Collected data

-*-

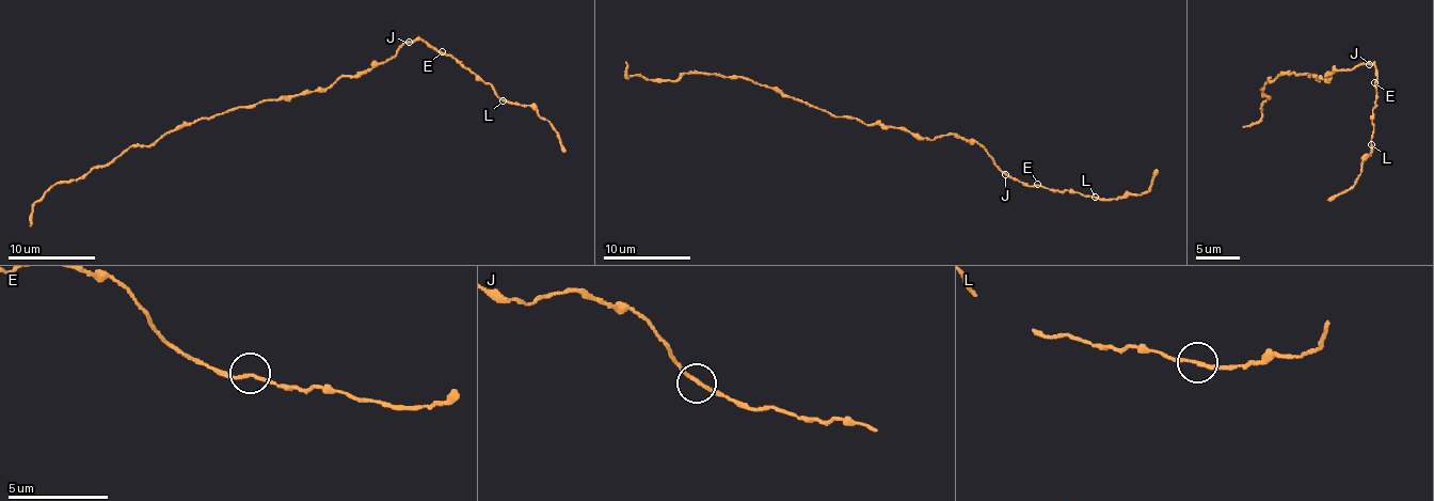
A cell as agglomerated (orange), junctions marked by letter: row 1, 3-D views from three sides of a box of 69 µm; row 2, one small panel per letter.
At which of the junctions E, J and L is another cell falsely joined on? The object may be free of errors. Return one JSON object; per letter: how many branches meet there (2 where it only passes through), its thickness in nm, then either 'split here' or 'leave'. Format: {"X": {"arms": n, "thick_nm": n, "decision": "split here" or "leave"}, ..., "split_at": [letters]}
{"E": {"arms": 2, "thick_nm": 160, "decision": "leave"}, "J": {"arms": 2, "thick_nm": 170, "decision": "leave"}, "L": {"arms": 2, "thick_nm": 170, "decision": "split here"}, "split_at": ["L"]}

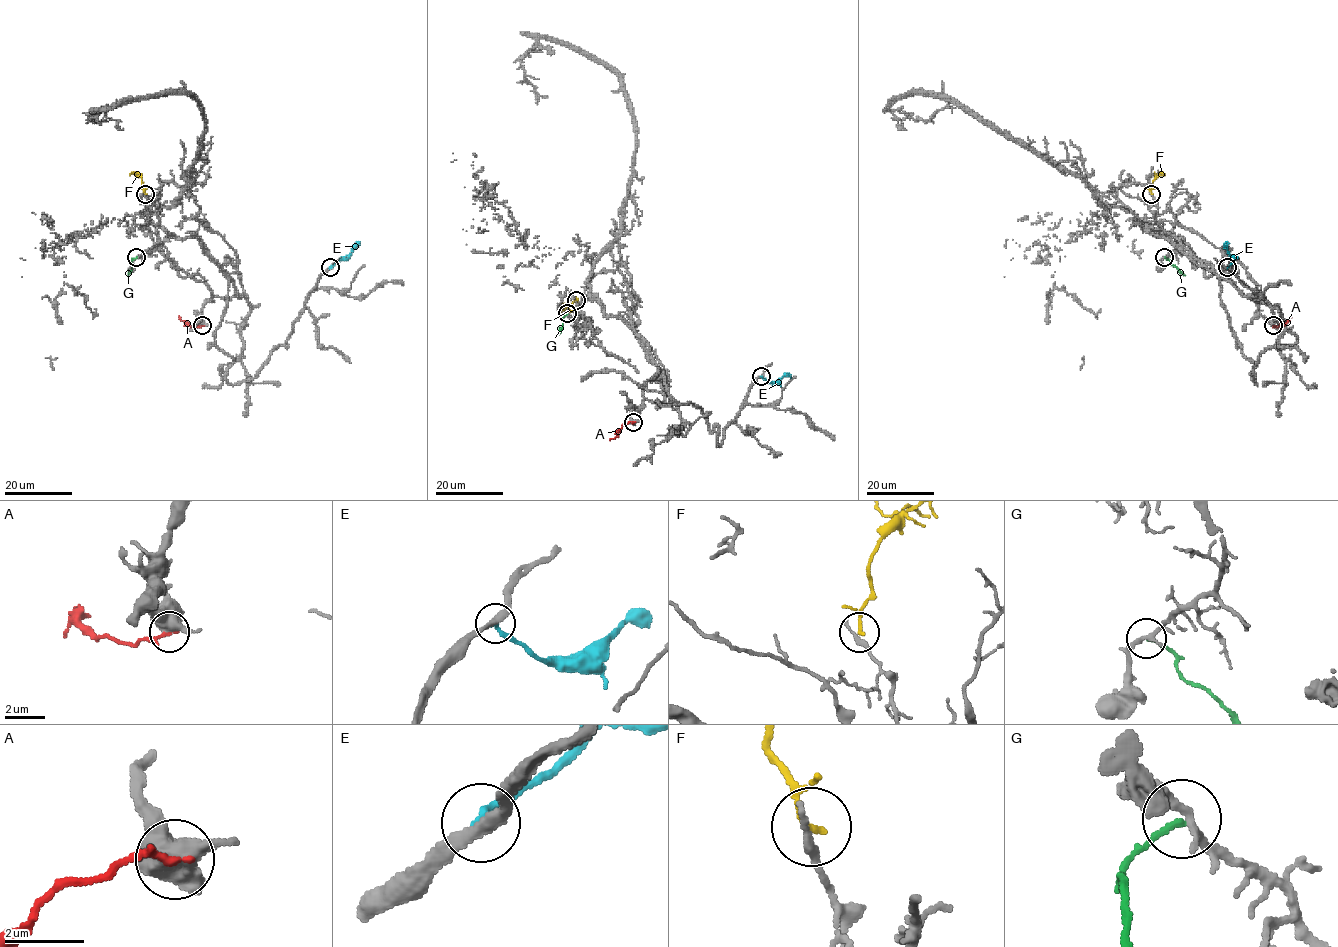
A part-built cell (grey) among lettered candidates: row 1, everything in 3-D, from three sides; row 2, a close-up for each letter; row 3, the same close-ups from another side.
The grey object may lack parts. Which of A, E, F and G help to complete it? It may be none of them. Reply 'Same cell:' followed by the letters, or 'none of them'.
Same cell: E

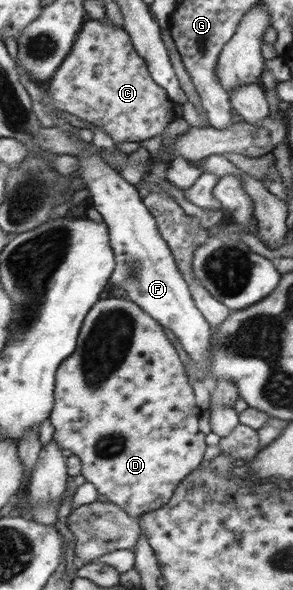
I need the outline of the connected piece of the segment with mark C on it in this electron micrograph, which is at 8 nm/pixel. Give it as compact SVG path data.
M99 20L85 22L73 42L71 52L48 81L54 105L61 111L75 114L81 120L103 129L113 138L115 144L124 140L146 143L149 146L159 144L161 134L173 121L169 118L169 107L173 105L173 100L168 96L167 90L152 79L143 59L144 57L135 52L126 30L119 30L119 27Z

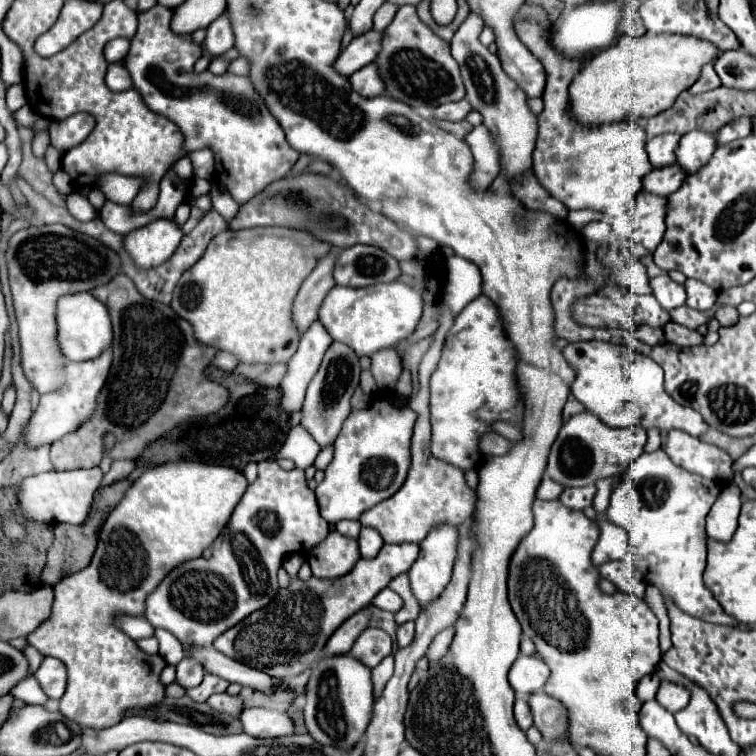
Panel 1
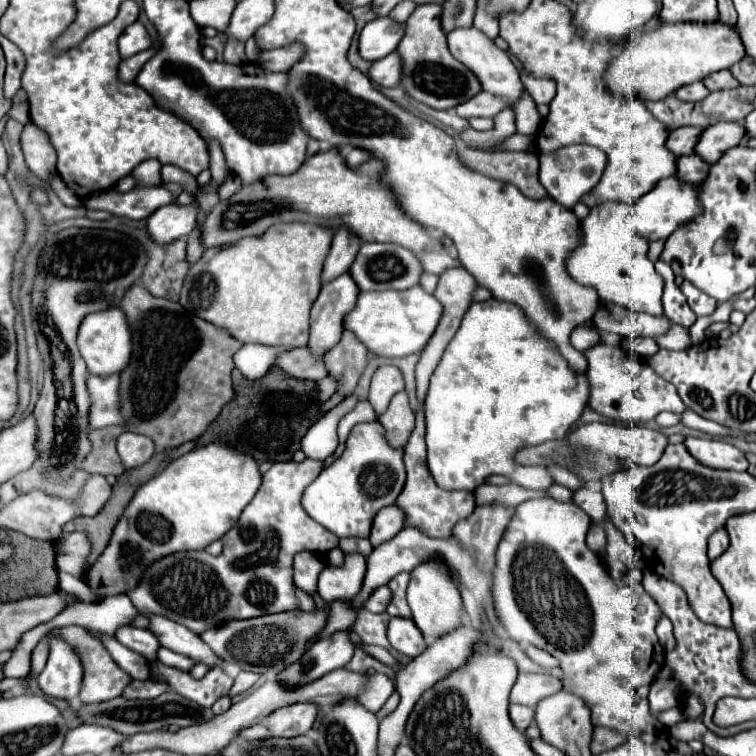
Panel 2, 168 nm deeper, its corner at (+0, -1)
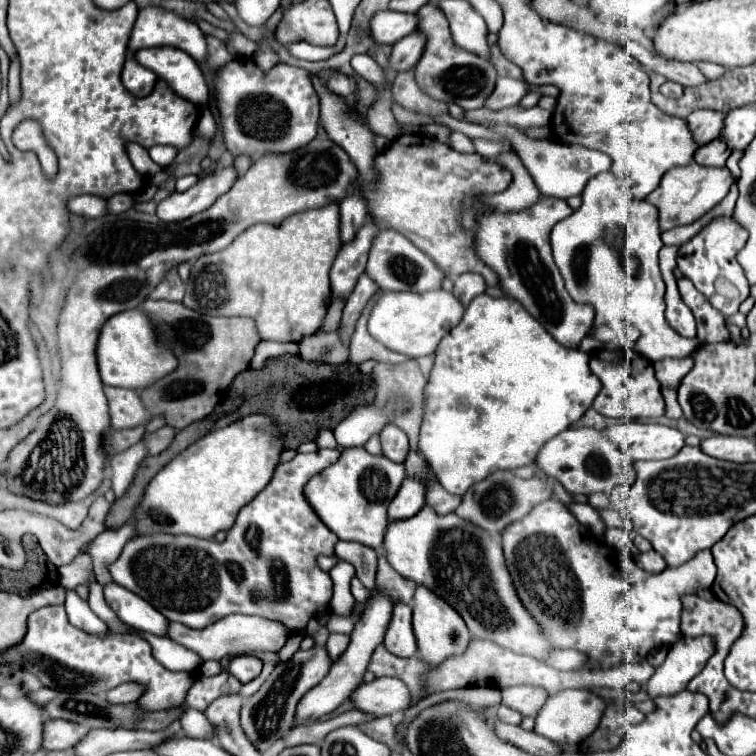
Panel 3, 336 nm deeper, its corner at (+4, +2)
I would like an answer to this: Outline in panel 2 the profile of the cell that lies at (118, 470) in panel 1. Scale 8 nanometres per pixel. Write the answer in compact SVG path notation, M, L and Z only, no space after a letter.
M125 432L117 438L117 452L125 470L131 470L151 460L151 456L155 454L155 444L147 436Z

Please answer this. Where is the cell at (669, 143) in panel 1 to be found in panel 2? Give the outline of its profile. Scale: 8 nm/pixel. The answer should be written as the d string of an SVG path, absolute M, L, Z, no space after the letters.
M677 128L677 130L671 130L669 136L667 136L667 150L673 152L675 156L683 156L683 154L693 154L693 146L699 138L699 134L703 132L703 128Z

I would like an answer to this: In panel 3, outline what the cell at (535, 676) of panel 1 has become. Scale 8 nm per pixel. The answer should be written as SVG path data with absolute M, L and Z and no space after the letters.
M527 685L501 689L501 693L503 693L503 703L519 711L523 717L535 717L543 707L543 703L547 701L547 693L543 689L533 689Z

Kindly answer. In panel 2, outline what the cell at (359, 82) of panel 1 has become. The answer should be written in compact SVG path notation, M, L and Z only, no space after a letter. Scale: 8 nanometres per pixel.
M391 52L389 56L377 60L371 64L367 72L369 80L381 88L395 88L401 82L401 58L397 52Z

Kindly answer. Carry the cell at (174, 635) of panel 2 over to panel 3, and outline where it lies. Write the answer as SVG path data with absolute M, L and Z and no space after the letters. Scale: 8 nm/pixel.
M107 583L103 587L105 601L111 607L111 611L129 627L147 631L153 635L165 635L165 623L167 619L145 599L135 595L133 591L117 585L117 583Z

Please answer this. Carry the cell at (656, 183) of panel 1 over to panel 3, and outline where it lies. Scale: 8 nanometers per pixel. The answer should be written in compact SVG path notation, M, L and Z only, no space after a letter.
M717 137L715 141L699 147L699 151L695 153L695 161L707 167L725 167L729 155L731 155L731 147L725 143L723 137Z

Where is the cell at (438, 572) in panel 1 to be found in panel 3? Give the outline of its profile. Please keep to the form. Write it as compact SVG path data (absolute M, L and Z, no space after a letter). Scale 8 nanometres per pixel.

-*-

→ **Problem statement**
Copy out each line from the preceding entries that mentions the word "sides".

→ **Exercise response**
A cell as agglomerated (orange), junctions marked by letter: row 1, 3-D views from three sides of a box of 69 µm; row 2, one small panel per letter.
A part-built cell (grey) among lettered candidates: row 1, everything in 3-D, from three sides; row 2, a close-up for each letter; row 3, the same close-ups from another side.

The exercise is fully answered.